Calling All Bears

As more and more individuals add their two cents into wildlife management, fewer and fewer opportunities exist for hunting black bears in traditional manners.
Calling All Bears

The first time I called in a black bear wasn't in the spring, but it gave me the confidence that I could call a bear in anytime and anywhere. It was September and the elk rut was roaring. I'd eased out onto a rocky outcropping to cow call and see if any interested bulls would respond below. None did, but within minutes I spotted a milk chocolate sow and her cub ambling my way 600 yards in the distance. A few minutes later I spied them again as they flanked my position in the adjacent timber. I thought their appearance was a fluke. I was wrong.

Minutes later the pair popped up 15 yards behind me effectively cutting off my escape from the rocky ledge. They definitely came to the call because clamoring up the rocks was a road to nowhere. Would they charge and if so, would I have to dive off the rocks with an almost zero chance of surviving the fall?

Fortunately the bears looked me over and turned as if they didn't like the sight of the scrawny meal before them. After a few minutes of unwinding it hit me. I had just called in my first black bear.

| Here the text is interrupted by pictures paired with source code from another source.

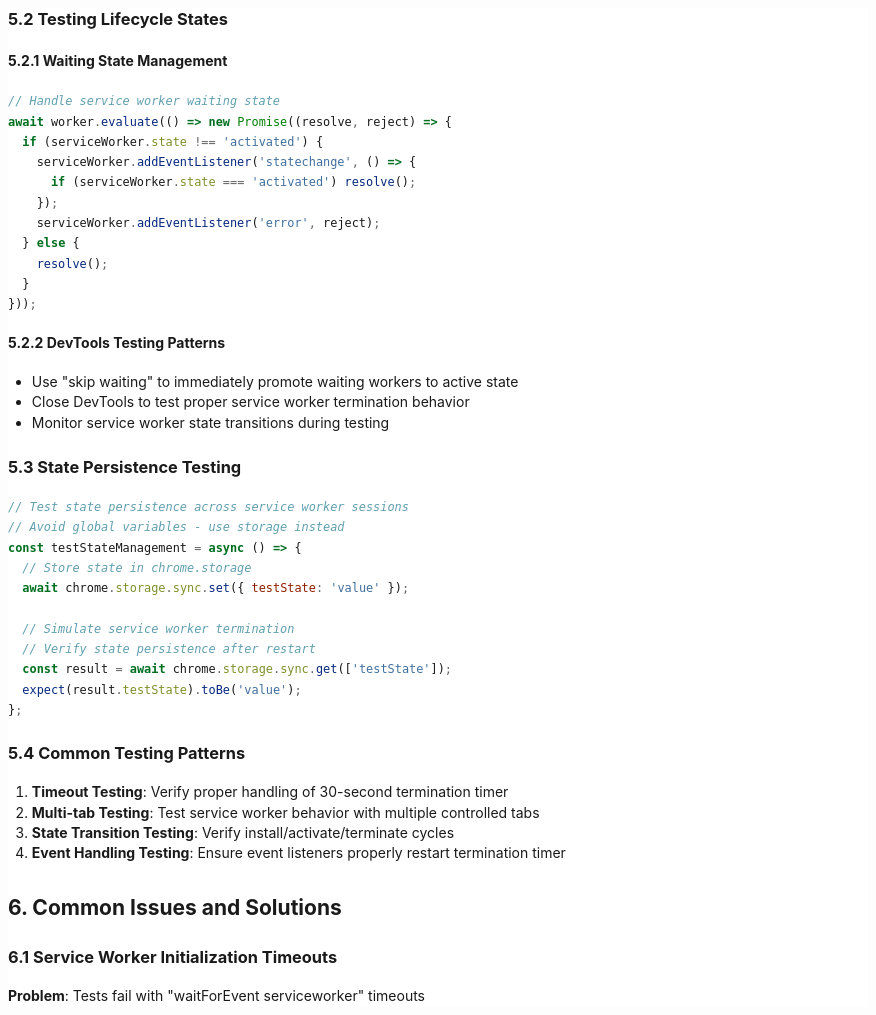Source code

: ### 5.2 Testing Lifecycle States

#### 5.2.1 Waiting State Management

```javascript
// Handle service worker waiting state
await worker.evaluate(() => new Promise((resolve, reject) => {
  if (serviceWorker.state !== 'activated') {
    serviceWorker.addEventListener('statechange', () => {
      if (serviceWorker.state === 'activated') resolve();
    });
    serviceWorker.addEventListener('error', reject);
  } else {
    resolve();
  }
}));
```

#### 5.2.2 DevTools Testing Patterns

- Use "skip waiting" to immediately promote waiting workers to active state
- Close DevTools to test proper service worker termination behavior
- Monitor service worker state transitions during testing

### 5.3 State Persistence Testing

```javascript
// Test state persistence across service worker sessions
// Avoid global variables - use storage instead
const testStateManagement = async () => {
  // Store state in chrome.storage
  await chrome.storage.sync.set({ testState: 'value' });
  
  // Simulate service worker termination
  // Verify state persistence after restart
  const result = await chrome.storage.sync.get(['testState']);
  expect(result.testState).toBe('value');
};
```

### 5.4 Common Testing Patterns

1. **Timeout Testing**: Verify proper handling of 30-second termination timer
2. **Multi-tab Testing**: Test service worker behavior with multiple controlled tabs
3. **State Transition Testing**: Verify install/activate/terminate cycles
4. **Event Handling Testing**: Ensure event listeners properly restart termination timer

## 6. Common Issues and Solutions

### 6.1 Service Worker Initialization Timeouts

**Problem**: Tests fail with "waitForEvent serviceworker" timeouts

Why call spring black bears? First, as more and more individuals add their two cents into wildlife management, fewer and fewer opportunities exist for hunting black bears in traditional manners such as over bait or behind a dog. Look to California, Colorado and Montana for starters. Second, even if bait or dogs are legal in your wilderness neighborhood the time involved with keeping a bait active or maintaining a pack of hounds for a brief window of opportunity requires downright Secret Service-like dedication. Lastly, consider the "wow" factor. Having a bear show up at a bait or meeting up with a bruin after a marathon run behind a pack of dogs sparks an adrenaline rush. However, consider having a black bear stalk you thinking it's about to come face to face with its next meal. If that experience doesn't give you goose bumps then I suggest a garage sale to sell your hunting equipment.

Follow these steps if you want to increase your heart rate and spring predator pursuits.

1. Scout for high-density bear country. Visit with a local biologist for up-to-date details. In the fall bears gravitate toward lower altitude for berries and crop options. In the spring bears first look for grass to jumpstart their digestion and then meat is high on the list.

2. Go with a partner. Not all bears are bold when they come to a call, but do you really want to find out without backup? Have a partner watch the backdoor while you focus on the front door.

3. Watch the downwind alley. Like all predators, bears like to circle for a downwind confidence boost, but they may ignore the wind if they're the biggest Boo-Boo in the woods.

4. Focus on big prey. Spring black bears are hungry as they emerge from winter dens so use elk-calf-distress calls in the West and fawn distress in the East. Anything will work, but these represent "Hungry Man" meals.

5. Watch bear reaction. If a young bear approaches and suddenly bolts it may mean Mr. Big is about to hit the scene.